The incidence of internet pseudo-pharmacies is also very high. In the US, according to the American Medical Association, there are at least 400 web sites that both dispense and offer a prescribing service – half of these sites are located in foreign countries. Some have estimated that the number of websites selling prescription drugs may now be closer to 1,000.
As far as I can see it, one of the big problems is the lack of regulation that these “net pharmacies” work under. Are the blue diamonds ‘real’ blue diamonds?
According to the World Health Organization (WHO), it has been fighting drug counterfeiting since it became a major threat in the 1980s. The problem was first noticed by the pharmaceutical industry. They saw that their own products were being copied, and it went on from there.
In fact, the WHO estimates that 25 percent of medications bought in street markets in developing countries are fake. My own experience in some of the poorer SE Asian countries has been that another 50 percent are real but out of date, leaving around 25 percent genuine manufacturer’s stock.
Some authors say that the figures are even worse than that. An international study published in Tropical Medicine and International Health in 2004 found that 53 percent of Artesunate tablet packs sold in the region did not contain Artesunate, a vital antimalarial drug. You can see the danger.
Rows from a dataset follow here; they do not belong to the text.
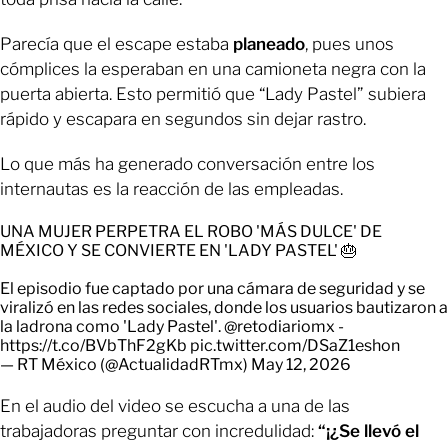
Parecía que el escape estaba
planeado
, pues unos
cómplices la esperaban en una camioneta negra con la
puerta abierta. Esto permitió que “Lady Pastel” subiera
rápido y escapara en segundos sin dejar rastro.
Lo que más ha generado conversación entre los
internautas es la reacción de las empleadas.
UNA MUJER PERPETRA EL ROBO 'MÁS DULCE' DE
MÉXICO Y SE CONVIERTE EN 'LADY PASTEL' 🎂
El episodio fue captado por una cámara de seguridad y se
viralizó en las redes sociales, donde los usuarios bautizaron a
la ladrona como 'Lady Pastel'.
@retodiariomx
-
https://t.co/BVbThF2gKb
pic.twitter.com/DSaZ1eshon
— RT México (@ActualidadRTmx)
May 12, 2026
En el audio del video se escucha a una de las
trabajadoras preguntar con incredulidad:
“¡¿Se llevó el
The reports come in from all over the world. The WHO cited the case of a counterfeit iron preparation that has killed pregnant women in Argentina. Hundreds of children in Bangladesh suffered kidney failure and many died due to a fake paracetamol syrup diluted with diethylene glycol, according to a study published in the BMJ.
The FDA in the US estimates that worldwide sales of fake drugs exceed USD 3.5 billion per year, according to a paper published in April 2005. The Center for Medicines in the Public Interest in the US predicts that counterfeit drug sales could reach USD 75 billion globally if action is not taken to curb the trade.
According to WHO, drugs commonly counterfeited include antibiotics, antimalarials, hormones and steroids. Increasingly, anticancer and antiviral drugs are also faked. And you can add to that, the ‘blue diamonds’. Never forget the phrase “Caveat emptor” (Let the buyer beware).
You have been warned. Get your medications on prescription from a registered pharmacy you can trust.